## [Assignment]
Begin with the first line of the entries below and reproduce each line exactly, ending with the line that holds "if unaccompanied by".

Segment Start: Records provided

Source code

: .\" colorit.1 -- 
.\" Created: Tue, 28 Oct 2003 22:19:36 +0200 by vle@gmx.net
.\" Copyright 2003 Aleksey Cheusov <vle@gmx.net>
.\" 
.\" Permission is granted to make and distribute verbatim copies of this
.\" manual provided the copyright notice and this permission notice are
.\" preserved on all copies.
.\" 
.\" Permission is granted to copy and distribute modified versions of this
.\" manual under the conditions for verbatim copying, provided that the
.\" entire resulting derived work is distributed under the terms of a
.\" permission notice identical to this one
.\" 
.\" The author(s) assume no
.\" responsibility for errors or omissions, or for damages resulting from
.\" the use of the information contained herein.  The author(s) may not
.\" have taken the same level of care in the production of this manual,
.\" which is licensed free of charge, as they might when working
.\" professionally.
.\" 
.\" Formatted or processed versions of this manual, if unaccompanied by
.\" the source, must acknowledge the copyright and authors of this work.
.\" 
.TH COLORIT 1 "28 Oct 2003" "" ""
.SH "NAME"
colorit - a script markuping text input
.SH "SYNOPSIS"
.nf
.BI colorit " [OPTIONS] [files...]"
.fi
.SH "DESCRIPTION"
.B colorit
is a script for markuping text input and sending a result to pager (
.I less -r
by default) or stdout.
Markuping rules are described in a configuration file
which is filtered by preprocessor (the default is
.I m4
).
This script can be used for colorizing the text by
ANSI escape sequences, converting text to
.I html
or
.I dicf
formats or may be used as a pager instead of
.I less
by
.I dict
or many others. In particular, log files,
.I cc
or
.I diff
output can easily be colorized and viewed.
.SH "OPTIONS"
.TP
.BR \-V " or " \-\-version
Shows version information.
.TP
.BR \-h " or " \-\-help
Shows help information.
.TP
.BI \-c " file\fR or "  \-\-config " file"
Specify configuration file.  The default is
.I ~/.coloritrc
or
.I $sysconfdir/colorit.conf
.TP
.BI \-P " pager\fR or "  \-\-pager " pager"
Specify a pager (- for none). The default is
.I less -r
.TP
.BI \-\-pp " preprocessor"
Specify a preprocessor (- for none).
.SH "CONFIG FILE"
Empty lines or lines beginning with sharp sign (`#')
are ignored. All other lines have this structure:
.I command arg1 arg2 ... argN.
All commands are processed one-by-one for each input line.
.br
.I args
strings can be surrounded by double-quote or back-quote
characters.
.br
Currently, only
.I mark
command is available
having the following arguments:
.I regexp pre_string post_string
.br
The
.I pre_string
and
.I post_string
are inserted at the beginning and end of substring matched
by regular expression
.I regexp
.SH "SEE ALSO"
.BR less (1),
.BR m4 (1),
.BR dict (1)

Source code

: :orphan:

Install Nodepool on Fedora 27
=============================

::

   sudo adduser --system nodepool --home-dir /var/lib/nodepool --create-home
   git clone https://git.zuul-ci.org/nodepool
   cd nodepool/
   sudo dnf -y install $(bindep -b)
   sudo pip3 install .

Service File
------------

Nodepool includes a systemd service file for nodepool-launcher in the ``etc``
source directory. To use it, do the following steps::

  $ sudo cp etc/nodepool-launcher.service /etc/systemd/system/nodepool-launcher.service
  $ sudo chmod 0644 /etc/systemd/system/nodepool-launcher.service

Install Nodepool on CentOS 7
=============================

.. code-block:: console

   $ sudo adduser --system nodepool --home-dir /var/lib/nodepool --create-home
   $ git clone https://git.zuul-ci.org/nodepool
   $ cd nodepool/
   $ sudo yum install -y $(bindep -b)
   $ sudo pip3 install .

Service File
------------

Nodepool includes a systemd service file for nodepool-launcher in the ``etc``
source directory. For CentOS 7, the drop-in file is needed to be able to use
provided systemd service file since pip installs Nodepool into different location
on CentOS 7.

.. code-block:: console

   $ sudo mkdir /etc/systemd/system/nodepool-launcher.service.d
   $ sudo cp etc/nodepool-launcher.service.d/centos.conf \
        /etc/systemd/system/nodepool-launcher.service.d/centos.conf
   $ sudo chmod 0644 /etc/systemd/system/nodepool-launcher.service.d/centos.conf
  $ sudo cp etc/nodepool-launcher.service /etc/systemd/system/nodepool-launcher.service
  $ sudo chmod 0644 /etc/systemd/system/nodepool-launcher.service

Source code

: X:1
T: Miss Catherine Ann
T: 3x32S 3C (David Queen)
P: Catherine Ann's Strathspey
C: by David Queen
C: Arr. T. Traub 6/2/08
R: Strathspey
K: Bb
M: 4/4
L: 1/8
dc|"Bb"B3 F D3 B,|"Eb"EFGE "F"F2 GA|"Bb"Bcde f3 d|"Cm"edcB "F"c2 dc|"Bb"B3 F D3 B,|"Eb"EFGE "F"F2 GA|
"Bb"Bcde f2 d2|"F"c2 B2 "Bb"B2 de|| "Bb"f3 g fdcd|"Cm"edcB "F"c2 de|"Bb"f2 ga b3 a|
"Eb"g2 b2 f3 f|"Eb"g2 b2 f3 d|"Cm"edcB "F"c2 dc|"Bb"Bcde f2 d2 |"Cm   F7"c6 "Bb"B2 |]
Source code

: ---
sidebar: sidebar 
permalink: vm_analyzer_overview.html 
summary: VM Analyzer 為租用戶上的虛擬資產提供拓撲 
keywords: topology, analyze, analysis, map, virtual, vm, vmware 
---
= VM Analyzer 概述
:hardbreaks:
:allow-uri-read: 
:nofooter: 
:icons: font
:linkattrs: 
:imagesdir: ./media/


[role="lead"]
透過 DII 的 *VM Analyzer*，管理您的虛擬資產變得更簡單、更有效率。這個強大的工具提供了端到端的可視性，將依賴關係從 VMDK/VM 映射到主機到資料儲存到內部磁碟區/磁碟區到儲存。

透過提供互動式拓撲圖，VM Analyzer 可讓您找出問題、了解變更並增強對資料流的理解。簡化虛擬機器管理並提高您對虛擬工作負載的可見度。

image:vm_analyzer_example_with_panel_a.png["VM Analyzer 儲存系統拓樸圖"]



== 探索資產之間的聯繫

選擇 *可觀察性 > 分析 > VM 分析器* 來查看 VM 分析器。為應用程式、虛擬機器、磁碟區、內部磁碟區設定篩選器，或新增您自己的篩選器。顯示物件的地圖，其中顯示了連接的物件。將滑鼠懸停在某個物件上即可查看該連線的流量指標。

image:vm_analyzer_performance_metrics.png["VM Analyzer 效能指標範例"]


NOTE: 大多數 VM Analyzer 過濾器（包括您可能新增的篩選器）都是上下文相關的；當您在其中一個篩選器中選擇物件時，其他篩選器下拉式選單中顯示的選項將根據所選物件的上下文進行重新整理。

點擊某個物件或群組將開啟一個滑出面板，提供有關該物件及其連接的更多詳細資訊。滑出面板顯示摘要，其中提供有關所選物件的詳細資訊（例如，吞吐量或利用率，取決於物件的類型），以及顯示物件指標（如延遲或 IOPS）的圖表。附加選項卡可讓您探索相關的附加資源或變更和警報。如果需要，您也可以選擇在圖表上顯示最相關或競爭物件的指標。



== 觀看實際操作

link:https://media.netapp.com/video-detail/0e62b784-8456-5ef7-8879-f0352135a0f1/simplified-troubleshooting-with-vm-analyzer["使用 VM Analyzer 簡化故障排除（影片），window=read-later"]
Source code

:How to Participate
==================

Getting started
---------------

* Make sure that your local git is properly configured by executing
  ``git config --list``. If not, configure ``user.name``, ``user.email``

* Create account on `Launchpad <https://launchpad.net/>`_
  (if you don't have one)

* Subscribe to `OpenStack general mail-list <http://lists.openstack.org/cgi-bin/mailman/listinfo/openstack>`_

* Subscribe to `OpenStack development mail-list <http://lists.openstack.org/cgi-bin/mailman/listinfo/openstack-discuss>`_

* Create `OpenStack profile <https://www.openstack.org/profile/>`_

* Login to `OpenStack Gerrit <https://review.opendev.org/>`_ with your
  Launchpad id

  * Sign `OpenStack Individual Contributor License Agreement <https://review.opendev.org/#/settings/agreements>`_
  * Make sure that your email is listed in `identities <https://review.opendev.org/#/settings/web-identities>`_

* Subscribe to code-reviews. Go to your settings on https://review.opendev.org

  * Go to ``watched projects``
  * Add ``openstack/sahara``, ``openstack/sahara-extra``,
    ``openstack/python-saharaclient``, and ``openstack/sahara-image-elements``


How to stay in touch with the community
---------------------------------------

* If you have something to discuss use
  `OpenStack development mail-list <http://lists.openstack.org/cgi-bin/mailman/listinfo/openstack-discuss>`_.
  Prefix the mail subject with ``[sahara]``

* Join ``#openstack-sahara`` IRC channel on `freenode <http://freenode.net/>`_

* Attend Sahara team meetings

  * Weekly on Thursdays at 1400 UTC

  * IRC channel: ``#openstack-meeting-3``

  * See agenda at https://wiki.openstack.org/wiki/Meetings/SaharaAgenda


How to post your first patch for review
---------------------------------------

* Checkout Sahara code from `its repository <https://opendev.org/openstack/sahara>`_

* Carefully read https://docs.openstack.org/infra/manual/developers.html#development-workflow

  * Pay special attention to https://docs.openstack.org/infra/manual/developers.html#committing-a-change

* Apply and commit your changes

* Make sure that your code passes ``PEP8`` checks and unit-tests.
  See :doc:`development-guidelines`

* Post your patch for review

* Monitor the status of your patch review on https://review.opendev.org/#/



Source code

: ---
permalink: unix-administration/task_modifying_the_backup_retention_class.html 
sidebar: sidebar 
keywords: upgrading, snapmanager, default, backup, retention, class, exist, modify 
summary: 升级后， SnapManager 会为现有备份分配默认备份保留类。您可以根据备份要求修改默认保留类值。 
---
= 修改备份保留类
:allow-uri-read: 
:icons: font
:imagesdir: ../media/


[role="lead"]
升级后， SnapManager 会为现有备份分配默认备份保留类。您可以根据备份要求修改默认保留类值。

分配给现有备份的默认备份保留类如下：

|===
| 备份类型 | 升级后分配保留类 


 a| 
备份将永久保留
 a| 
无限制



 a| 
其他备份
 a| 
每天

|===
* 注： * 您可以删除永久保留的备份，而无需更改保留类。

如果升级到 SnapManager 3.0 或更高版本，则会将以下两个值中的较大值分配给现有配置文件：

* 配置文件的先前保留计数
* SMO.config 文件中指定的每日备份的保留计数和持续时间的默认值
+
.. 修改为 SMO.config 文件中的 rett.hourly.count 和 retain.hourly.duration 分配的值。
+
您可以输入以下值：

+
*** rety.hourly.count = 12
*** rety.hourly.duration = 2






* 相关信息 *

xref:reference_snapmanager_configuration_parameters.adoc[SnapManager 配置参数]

Segment End: Records provided

## [Output for this task]
Source code

: .\" colorit.1 -- 
.\" Created: Tue, 28 Oct 2003 22:19:36 +0200 by vle@gmx.net
.\" Copyright 2003 Aleksey Cheusov <vle@gmx.net>
.\" 
.\" Permission is granted to make and distribute verbatim copies of this
.\" manual provided the copyright notice and this permission notice are
.\" preserved on all copies.
.\" 
.\" Permission is granted to copy and distribute modified versions of this
.\" manual under the conditions for verbatim copying, provided that the
.\" entire resulting derived work is distributed under the terms of a
.\" permission notice identical to this one
.\" 
.\" The author(s) assume no
.\" responsibility for errors or omissions, or for damages resulting from
.\" the use of the information contained herein.  The author(s) may not
.\" have taken the same level of care in the production of this manual,
.\" which is licensed free of charge, as they might when working
.\" professionally.
.\" 
.\" Formatted or processed versions of this manual, if unaccompanied by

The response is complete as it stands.